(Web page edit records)

+ + + + +

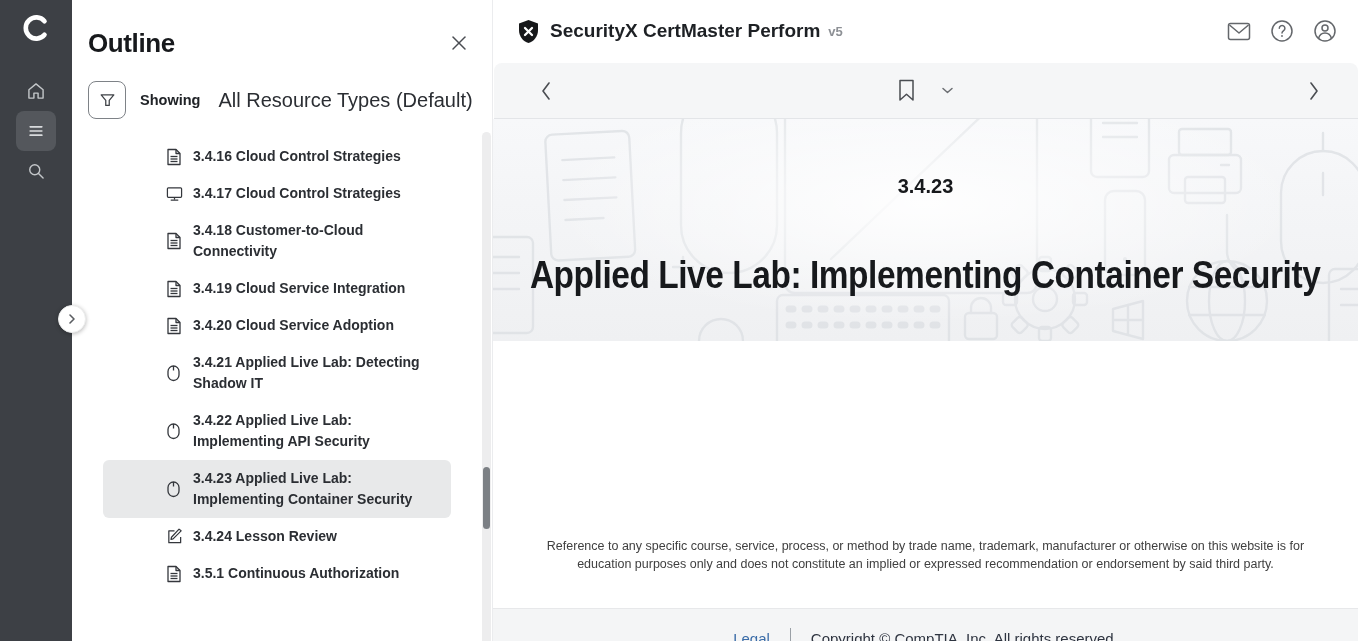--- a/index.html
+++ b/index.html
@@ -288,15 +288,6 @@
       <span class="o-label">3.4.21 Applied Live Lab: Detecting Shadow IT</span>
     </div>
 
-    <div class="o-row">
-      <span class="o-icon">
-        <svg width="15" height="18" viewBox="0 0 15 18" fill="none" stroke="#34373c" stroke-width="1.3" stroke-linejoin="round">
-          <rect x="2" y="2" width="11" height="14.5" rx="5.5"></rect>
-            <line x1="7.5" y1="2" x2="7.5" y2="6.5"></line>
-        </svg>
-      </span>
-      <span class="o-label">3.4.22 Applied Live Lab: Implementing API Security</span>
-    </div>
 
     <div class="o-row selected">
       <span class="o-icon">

+ + + + +

◆ WHAT TO DO ◆
Count every line above that holds the string "class" and give the total, nothing more.

◆ COMPLETED TASK ◆
6